[Records drawn from a dataset]

══════════════════════════════

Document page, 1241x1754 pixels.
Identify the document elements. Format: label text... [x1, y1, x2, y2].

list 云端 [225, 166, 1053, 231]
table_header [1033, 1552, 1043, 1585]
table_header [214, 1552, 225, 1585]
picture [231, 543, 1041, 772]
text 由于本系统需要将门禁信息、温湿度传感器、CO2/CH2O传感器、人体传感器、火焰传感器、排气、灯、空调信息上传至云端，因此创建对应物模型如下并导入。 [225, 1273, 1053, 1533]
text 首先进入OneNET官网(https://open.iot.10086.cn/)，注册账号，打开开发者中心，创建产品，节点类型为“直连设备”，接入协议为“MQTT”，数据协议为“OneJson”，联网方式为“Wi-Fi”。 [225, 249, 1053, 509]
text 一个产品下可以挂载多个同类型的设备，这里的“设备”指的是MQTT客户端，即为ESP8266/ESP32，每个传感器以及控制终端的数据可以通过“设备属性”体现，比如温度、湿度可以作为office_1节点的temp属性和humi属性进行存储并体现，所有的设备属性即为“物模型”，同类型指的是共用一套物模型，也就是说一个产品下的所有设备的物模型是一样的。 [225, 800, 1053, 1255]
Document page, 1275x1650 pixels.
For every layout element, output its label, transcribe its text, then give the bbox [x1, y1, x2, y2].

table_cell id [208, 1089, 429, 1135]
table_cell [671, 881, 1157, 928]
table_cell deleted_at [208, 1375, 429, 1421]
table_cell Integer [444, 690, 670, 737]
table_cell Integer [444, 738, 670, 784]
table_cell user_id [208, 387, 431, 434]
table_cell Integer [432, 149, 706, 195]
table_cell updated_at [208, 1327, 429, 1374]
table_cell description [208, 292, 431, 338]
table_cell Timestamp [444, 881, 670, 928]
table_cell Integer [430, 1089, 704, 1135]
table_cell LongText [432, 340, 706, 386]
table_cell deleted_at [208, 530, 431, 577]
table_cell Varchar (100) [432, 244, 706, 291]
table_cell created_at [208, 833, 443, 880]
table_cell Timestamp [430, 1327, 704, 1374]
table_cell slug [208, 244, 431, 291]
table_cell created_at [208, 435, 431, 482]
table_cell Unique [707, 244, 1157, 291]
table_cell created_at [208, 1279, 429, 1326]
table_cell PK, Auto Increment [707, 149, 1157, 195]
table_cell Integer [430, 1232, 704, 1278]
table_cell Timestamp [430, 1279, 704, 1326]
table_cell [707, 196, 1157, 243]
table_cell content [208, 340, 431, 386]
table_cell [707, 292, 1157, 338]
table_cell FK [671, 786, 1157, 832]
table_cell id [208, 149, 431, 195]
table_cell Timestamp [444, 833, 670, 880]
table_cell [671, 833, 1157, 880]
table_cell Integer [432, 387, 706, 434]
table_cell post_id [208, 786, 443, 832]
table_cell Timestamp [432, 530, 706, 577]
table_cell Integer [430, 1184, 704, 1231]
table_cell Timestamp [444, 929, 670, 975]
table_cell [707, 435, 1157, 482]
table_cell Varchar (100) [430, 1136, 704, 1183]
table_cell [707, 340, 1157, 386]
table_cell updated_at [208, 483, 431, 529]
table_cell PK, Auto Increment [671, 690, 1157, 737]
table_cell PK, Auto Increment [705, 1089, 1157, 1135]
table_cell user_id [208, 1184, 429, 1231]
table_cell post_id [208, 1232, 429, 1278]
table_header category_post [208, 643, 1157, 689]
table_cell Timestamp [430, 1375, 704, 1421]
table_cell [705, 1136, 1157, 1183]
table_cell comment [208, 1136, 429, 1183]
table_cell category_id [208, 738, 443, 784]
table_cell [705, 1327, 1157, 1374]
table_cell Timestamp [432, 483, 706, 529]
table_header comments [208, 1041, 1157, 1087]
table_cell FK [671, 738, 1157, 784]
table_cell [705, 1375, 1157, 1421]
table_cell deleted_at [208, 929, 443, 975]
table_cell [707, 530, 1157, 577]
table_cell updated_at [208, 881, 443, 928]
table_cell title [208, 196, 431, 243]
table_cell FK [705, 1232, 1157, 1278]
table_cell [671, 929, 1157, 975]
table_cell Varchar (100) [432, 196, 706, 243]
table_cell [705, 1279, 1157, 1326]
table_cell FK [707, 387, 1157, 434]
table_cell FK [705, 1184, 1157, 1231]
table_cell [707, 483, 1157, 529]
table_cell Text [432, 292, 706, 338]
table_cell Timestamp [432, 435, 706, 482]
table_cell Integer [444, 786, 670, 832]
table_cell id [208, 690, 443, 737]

══════════════════════════════

What the task asks: In the records above, find the line with "table_header [1033, 1552, 1043, 1585]"; write out exactly that line and each one after it, stopping after the line with "Document page, 1275x1650 pixels.".

Task answer:
table_header [1033, 1552, 1043, 1585]
table_header [214, 1552, 225, 1585]
picture [231, 543, 1041, 772]
text 由于本系统需要将门禁信息、温湿度传感器、CO2/CH2O传感器、人体传感器、火焰传感器、排气、灯、空调信息上传至云端，因此创建对应物模型如下并导入。 [225, 1273, 1053, 1533]
text 首先进入OneNET官网(https://open.iot.10086.cn/)，注册账号，打开开发者中心，创建产品，节点类型为“直连设备”，接入协议为“MQTT”，数据协议为“OneJson”，联网方式为“Wi-Fi”。 [225, 249, 1053, 509]
text 一个产品下可以挂载多个同类型的设备，这里的“设备”指的是MQTT客户端，即为ESP8266/ESP32，每个传感器以及控制终端的数据可以通过“设备属性”体现，比如温度、湿度可以作为office_1节点的temp属性和humi属性进行存储并体现，所有的设备属性即为“物模型”，同类型指的是共用一套物模型，也就是说一个产品下的所有设备的物模型是一样的。 [225, 800, 1053, 1255]
Document page, 1275x1650 pixels.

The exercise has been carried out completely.